1977年のこと

きょうは、荏田(横浜市青葉区)あたりを歩いて中川(横浜市都筑区)方面に向かうというコースをとりました。

あまりに惨すぎて触れたくないことでもあり、荏田にいて無視というのも忍びなく、少しだけ書かせていただくことにします。

boshi-zouあれは1977(昭和52)年のことでした。厚木基地を飛び立った米軍機が、緑区荏田町(現在の青葉区荏田北)に墜落しました。パイロットは脱出。無人のファントム機でした。確かに現在に比較すれば「造成中」の感があったものの、墜落機は6軒の家を焼きつくし9名が負傷。その中に3歳と1歳の男の子と彼らのお母さん、ご主人の妹さんがいました。4人の火傷は最もひどい “全身熱傷3度”の状態。男の子たちの火傷は体表面積の100%に達していました。パイロットのパラシュートは緑区鴨志田に着地。連絡を受けた海上自衛隊の救難ヘリは無傷に近い二人のパイロットだけを助け、墜落現場に向かうことはありませんでした。

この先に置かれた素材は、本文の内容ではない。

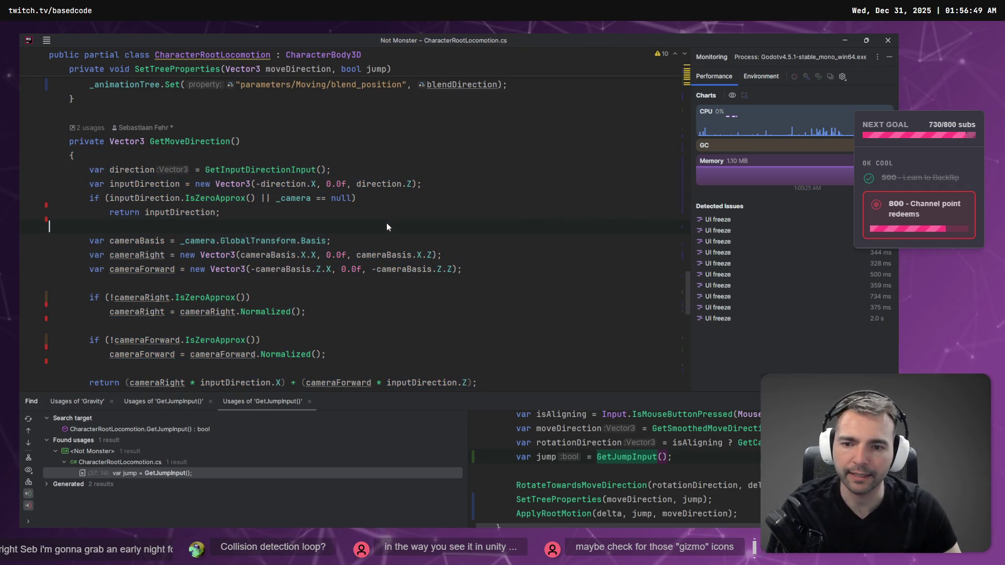
key("alt+Tab")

残念ながら男の子二人はほどなくお亡くなりになりました。でも、お母さんにはそのことについて1年以上も知らされず、子どもたちに会いたい一心で辛い治療に耐え続けます。お子さんの死を知ってからは精神的な苦しみも重なり、事故から4年ほど後、心因性の呼吸困難で31歳の生涯を閉じられました。

1歳の男の子は「鳩ぽっぽ」を歌いながら亡くなったそうです。

もう40年近くも前のことですが、戦後30年もたっていた当時のヨコハマではまだ戦争が続いていました。
今、フランス山公園に、お母さんたちのメモリアルのブロンズ像が設置されています。ご遺族から贈られたこの像に、当初、横浜市役所は「詞書」の設置を拒否しましたが、今は以下のような碑文が添えられています。

昭和52(1977)年9月27日、横浜市荏田町(横浜市青葉区荏田北)に米軍機が墜落し、市民3人(母と幼い子二人)が亡くなりました。
生前に海が見たいと願っていたことから、この公園に愛の母子像の寄付を受け設置したものです。

僕は、この街の市民です。選挙で投票もしています。その自分を省みても切なくなります。

1977年のこと」への2件のフィードバック

  1. Sachie の発言:

    このことはよく覚えています。その後、ご遺族の方が出された本も読みました。今思い出しても、納得できないことばかりです。他人の私でさえそうなのですから、残されたご家族はどんな思いだったかと想像することさえできません。

    • 忍びないの一言に尽きますね。この国の国民で、この市の市民であることが嫌になる瞬間でもあります。ただただ悲しいです。